Here is a Java program that prints the first `n` numbers of the Fibonacci sequence:

'''java
public class Fibonacci {
    public static void main(String[] args) {
        int n = Integer.parseInt(args[0]); // Get the number of Fibonacci numbers to print from command line argument

        int num1 = 0, num2 = 1;

        System.out.print(num1 + " " + num2); // Print the first two numbers of the sequence

        for (int i = 2; i < n; i++) {
            int nextNumber = num1 + num2;
            System.out.print(" " + nextNumber);
            num1 = num2;
            num2 = nextNumber;
        }
    }
}
'''

To run the program, save it as `Fibonacci.java` and compile it using the command `javac Fibonacci.java`. To run the program and print the first `n` numbers of the Fibonacci sequence, provide the number as a command line argument, e.g. `java Fibonacci 10` to print the first 10 numbers.

== Generation Done! ==

Embeddings

// You can also put the API key in an environment variable called MISTRAL_API_KEY and remove the apiKey parameter given to the MistralClient constructor
String apiKey = "API_KEY_HERE";

// Initialize the client. This should ideally only be done once. The instance should be re-used for multiple requests
MistralClient client = new MistralClient(apiKey);
List<String> exampleTexts = List.of(
  "This is a test sentence.",
  "This is another test sentence."
);

EmbeddingRequest embeddingRequest = EmbeddingRequest.builder()
        .model("mistral-embed") // mistral-embed is currently the only model available for embedding
        .input(exampleTexts)
        .build();

EmbeddingResponse embeddingsResponse = client.createEmbedding(embeddingRequest);
// Embeddings are returned as a list of FloatEmbedding objects.
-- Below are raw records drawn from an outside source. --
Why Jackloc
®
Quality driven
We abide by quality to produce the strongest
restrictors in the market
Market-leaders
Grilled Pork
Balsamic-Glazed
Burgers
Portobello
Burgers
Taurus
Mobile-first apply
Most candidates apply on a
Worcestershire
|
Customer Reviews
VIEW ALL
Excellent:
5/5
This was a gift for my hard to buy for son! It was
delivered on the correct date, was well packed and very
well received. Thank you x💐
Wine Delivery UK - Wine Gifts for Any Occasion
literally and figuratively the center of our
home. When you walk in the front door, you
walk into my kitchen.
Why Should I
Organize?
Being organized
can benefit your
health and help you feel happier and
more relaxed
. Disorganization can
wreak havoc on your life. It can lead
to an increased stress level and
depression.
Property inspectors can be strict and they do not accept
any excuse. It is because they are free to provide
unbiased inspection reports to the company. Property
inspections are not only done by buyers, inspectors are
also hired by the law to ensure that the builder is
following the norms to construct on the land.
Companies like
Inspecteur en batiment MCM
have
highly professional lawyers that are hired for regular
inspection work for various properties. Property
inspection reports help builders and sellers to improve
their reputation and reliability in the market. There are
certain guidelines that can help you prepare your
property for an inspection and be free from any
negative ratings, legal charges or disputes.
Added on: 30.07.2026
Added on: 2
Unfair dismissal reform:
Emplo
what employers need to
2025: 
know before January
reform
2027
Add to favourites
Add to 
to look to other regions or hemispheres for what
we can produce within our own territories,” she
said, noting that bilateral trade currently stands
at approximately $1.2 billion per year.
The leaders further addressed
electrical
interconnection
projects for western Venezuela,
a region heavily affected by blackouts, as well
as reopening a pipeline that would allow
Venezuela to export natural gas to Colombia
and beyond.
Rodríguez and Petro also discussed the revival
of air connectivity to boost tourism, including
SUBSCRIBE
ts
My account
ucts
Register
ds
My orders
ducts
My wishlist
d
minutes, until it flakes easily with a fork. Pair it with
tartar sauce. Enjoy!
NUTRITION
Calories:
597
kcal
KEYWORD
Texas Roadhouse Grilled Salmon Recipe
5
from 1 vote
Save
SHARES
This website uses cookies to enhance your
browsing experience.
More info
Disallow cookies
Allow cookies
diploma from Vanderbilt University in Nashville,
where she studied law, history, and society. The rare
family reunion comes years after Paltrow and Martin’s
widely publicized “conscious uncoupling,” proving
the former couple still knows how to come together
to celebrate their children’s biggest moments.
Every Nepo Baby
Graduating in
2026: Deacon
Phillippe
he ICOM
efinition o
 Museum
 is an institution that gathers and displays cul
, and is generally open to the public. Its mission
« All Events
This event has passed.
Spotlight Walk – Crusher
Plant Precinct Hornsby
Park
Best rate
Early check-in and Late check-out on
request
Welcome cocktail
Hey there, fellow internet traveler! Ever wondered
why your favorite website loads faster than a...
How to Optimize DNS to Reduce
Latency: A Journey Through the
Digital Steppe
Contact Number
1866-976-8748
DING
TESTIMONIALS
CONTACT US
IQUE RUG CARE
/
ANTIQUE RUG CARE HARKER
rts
FloatEmbedding objects contain a list of floats per input string.
// See the Mistral documentation for more information: https://docs.mistral.ai/guides/embeddings/
List<FloatEmbedding> embeddings = embeddingsResponse.getData();
embeddings.forEach(embedding -> System.out.println(embedding.getEmbedding()));

Example output:

[-0.028015137, 0.02532959, 0.042785645, ... , -0.020980835, 0.011947632, -0.0035934448]
[-0.02015686, 0.04272461, 0.05529785, ... , -0.006855011, 0.009529114, -0.016448975]

Roadmap

  • Add support for Function Calls
  • Handle rate limiting using some sort of queue system
  • Unit tests

License

Copyright 2024 Danny Jelsma

Mistral-java-client is licensed under the Apache License, Version 2.0 (the "License"). See the LICENSE file for the full license text or obtain a copy of the license at https://www.apache.org/licenses/LICENSE-2.0.

Unless required by applicable law or agreed to in writing, software distributed under the License is distributed on an " AS IS" BASIS, WITHOUT WARRANTIES OR CONDITIONS OF ANY KIND, either express or implied. See the License for the specific language governing permissions and limitations under the License.

Disclaimer

This project is an unofficial and independent library/client for the Mistral AI API. Mistral-java-client and its maintainers are not affiliated with or endorsed by Mistral AI in any way.

Before using this library, please make sure to read and understand the Mistral AI Terms of Service.